Reproduce the material below word for word, starting at its first line and continuing through the line that contains "27: (3, 12)", including both of those lines.

START Data provided

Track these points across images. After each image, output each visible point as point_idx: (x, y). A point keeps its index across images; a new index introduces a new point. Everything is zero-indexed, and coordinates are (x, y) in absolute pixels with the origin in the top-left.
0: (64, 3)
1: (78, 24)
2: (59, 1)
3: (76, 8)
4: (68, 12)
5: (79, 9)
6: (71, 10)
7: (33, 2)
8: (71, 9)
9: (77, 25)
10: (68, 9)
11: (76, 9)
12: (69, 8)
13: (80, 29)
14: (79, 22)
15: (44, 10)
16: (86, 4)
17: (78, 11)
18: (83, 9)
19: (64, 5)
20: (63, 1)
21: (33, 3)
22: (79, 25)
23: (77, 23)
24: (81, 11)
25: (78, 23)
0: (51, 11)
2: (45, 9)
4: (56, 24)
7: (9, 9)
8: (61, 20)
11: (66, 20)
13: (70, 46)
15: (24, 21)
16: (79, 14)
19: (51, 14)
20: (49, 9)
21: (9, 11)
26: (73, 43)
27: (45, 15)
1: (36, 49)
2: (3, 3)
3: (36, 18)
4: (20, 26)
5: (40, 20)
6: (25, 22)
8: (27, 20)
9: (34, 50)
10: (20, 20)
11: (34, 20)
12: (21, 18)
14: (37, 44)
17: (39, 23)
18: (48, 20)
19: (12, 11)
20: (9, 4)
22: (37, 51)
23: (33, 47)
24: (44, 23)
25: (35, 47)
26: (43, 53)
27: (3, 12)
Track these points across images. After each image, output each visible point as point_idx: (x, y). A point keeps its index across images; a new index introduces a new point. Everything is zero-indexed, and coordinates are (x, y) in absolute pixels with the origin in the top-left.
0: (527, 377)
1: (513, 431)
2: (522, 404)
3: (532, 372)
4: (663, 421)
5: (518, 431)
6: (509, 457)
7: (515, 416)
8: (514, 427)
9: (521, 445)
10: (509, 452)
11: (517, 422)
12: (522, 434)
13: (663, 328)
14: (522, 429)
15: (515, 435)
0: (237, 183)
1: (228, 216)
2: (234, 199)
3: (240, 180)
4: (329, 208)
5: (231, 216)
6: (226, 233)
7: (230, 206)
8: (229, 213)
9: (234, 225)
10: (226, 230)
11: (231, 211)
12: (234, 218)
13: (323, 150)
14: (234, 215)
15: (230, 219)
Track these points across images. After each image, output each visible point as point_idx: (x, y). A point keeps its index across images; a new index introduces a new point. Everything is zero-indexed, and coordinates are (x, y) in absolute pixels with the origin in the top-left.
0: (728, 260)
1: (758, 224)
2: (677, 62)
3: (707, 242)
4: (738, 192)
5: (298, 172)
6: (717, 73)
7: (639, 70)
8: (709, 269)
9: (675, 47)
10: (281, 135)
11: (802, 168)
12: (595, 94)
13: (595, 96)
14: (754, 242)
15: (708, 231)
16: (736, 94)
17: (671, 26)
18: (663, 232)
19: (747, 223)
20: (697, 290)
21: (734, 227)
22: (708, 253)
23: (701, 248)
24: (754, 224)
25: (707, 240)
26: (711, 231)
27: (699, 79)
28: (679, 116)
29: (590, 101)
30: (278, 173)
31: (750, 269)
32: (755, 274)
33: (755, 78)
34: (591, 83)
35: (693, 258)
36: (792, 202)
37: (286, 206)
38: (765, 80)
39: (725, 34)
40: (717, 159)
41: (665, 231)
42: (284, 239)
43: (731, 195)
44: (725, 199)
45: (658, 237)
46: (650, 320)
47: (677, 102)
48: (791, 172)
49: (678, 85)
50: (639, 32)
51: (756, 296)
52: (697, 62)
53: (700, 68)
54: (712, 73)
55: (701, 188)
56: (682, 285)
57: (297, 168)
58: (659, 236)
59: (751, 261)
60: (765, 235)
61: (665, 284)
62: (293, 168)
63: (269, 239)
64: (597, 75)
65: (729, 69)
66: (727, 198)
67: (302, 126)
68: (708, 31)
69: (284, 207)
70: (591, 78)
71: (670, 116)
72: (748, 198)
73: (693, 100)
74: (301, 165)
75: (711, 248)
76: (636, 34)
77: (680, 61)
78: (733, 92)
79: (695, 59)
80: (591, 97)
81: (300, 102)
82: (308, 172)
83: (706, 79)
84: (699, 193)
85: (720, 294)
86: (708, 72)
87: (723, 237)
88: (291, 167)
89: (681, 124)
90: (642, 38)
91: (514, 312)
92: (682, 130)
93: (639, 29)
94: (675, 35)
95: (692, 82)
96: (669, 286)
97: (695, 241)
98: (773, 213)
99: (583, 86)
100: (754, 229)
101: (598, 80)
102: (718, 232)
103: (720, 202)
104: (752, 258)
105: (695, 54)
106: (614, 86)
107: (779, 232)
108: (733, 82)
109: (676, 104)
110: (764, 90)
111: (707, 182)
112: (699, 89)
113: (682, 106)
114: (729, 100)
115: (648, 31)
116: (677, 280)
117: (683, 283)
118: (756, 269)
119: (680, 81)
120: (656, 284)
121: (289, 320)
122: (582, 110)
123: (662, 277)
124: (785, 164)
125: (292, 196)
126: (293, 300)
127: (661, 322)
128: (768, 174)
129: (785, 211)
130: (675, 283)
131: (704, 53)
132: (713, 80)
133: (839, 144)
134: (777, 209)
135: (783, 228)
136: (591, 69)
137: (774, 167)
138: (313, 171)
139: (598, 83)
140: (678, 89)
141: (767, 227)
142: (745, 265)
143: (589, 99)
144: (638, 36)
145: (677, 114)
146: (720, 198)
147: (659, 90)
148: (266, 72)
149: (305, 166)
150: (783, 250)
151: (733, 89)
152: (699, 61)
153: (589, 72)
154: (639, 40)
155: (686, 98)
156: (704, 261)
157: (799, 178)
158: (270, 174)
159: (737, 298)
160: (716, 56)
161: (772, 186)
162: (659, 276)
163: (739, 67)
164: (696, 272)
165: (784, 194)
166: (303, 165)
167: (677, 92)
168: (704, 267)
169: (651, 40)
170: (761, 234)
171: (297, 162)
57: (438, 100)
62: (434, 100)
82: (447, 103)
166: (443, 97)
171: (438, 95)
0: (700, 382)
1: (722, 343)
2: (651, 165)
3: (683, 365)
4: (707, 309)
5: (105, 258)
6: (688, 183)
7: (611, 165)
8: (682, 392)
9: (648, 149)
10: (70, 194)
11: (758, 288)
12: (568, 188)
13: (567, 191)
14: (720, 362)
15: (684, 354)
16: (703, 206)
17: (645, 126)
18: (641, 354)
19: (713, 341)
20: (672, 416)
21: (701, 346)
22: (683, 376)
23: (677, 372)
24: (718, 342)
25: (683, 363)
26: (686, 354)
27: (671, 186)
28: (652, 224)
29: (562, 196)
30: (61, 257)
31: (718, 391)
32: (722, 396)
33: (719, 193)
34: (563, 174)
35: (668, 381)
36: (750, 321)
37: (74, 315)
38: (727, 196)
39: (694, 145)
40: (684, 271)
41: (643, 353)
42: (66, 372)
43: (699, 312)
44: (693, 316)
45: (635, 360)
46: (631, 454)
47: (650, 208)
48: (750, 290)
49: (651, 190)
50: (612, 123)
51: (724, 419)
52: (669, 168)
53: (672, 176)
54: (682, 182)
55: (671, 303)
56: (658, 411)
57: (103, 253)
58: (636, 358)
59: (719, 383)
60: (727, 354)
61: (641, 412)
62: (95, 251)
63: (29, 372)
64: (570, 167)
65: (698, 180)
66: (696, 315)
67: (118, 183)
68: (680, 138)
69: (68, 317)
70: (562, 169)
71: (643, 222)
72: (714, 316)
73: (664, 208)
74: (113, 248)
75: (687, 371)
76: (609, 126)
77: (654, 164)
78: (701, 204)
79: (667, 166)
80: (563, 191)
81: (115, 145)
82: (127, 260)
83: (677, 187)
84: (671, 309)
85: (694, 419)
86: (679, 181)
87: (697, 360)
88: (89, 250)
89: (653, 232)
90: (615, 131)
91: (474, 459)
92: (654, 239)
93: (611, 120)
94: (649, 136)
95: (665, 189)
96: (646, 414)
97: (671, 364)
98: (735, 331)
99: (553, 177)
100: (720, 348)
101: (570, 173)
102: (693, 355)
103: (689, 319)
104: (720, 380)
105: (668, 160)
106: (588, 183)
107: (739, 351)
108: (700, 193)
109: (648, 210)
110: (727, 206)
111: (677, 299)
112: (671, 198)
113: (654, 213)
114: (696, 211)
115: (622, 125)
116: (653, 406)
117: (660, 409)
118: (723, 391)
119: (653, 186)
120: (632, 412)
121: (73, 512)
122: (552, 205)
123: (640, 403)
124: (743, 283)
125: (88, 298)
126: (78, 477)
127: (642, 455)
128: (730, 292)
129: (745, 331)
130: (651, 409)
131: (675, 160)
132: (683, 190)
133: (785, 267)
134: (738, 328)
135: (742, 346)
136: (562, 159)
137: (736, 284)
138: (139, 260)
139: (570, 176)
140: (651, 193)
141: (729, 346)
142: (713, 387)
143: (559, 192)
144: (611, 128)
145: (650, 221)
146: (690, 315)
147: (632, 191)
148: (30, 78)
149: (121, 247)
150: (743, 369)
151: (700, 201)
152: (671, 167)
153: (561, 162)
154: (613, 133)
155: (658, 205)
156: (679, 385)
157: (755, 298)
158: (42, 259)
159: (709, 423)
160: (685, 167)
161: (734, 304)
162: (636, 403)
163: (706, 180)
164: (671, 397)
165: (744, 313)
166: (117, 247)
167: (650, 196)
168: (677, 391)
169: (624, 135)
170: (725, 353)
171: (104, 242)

END Data provided

● Reply
Track these points across images. After each image, output each visible point as point_idx: (x, y). A point keeps its index across images; a new index introduces a new point. Everything is zero-indexed, and coordinates are (x, y) in absolute pixels with the origin in the top-left.
0: (64, 3)
1: (78, 24)
2: (59, 1)
3: (76, 8)
4: (68, 12)
5: (79, 9)
6: (71, 10)
7: (33, 2)
8: (71, 9)
9: (77, 25)
10: (68, 9)
11: (76, 9)
12: (69, 8)
13: (80, 29)
14: (79, 22)
15: (44, 10)
16: (86, 4)
17: (78, 11)
18: (83, 9)
19: (64, 5)
20: (63, 1)
21: (33, 3)
22: (79, 25)
23: (77, 23)
24: (81, 11)
25: (78, 23)
0: (51, 11)
2: (45, 9)
4: (56, 24)
7: (9, 9)
8: (61, 20)
11: (66, 20)
13: (70, 46)
15: (24, 21)
16: (79, 14)
19: (51, 14)
20: (49, 9)
21: (9, 11)
26: (73, 43)
27: (45, 15)
1: (36, 49)
2: (3, 3)
3: (36, 18)
4: (20, 26)
5: (40, 20)
6: (25, 22)
8: (27, 20)
9: (34, 50)
10: (20, 20)
11: (34, 20)
12: (21, 18)
14: (37, 44)
17: (39, 23)
18: (48, 20)
19: (12, 11)
20: (9, 4)
22: (37, 51)
23: (33, 47)
24: (44, 23)
25: (35, 47)
26: (43, 53)
27: (3, 12)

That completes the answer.